Di tahun ini saja, penyelundupan sabu-sabu jaringan internasional asal Iran yang digagalkan penegak hukum setidaknya melebihi 1,6 ton. Salah satunya kasus penyelundupan sabu jaringan Iran di Sukabumi, Jawa Barat pada awal Juni 2020 lalu yang berhasil diungkap tim khusus Satgasus Merah Putih. Dipimpin Kombes Pol Herry Heryawan, Satgasus Merah Putih berhasil menyita barang bukti 402 kilogram narkotika jenis sabu dan menangkap lima pelaku. (Baca juga: Ungkap Penyelundupan Sabu 402 Kg, Polri Bekuk 6 Tersangka)

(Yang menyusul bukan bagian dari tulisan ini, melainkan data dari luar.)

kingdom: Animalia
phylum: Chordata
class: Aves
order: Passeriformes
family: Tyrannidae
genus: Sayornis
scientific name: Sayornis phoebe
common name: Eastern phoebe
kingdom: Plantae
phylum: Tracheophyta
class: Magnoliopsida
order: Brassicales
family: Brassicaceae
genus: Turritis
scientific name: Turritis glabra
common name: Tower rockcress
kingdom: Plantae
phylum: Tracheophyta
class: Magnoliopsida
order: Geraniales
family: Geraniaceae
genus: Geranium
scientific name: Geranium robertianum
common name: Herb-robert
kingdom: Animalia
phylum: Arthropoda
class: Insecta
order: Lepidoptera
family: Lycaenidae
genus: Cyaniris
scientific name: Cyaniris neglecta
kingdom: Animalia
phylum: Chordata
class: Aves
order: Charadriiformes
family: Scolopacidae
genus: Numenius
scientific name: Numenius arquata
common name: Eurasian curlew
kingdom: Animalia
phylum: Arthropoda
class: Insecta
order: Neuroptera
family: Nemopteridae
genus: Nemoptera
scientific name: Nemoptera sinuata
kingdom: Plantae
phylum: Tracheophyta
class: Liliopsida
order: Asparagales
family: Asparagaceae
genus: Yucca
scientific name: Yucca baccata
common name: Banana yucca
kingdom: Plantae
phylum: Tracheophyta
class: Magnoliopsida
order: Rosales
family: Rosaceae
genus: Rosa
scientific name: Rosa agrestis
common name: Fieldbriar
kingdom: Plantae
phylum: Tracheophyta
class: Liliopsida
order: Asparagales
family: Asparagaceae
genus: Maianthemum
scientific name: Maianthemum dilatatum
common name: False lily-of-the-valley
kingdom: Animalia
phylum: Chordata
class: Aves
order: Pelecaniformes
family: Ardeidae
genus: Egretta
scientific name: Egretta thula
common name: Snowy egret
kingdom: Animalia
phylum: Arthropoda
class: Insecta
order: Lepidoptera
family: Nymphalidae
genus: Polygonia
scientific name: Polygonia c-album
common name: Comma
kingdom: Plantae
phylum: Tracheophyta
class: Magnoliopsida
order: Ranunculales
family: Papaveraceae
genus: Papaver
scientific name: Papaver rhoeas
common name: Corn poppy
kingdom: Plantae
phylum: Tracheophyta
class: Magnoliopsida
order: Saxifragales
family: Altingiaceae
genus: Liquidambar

Pengungkapan kasus besar bukan sekali ini dilakukan Satgasus Merah Putih. Sepanjang 2020, Satgasus Merah Putih yang dikepalai Brigjen Pol Ferdy Sambo berhasil menggagalkan peredaran lebih dari 1,6 ton sabu-sabu. Selain pengungkapan 402 Kg sabu-sabu di Sukabumi, dua kasus besar yang berhasil terbongkar yakni 288 Kg sabu di Serpong, Tangerang, pada 30 Januari, dan 821 kg sabu di Banten pada 25 Mei.

“Jalur baru (penyelundupan narkoba) semakin meningkat dari Timur Tengah. Penting membuat early warning system dalam fungsi KBRI di negara-negara yang terindikasi (produsen narkoba). Early warning system dengan fungsi interpol dan atase polisi. Di Timur Tengah yang baru ada atase polisi di Arab Saudi. Bagaimana dengan Iran?” kata Shiskha saat menjadi pembicara Webinar Series Geopolitik dan Ancaman Transnasional Narkotika di Tengah Pandemi yang diadakan Universitas Paramadina, Senin (22/6/2020). (Baca juga: Satgasus Polri Diminta Tangkap Otak Sindikat Penyelundupan Sabu Iran)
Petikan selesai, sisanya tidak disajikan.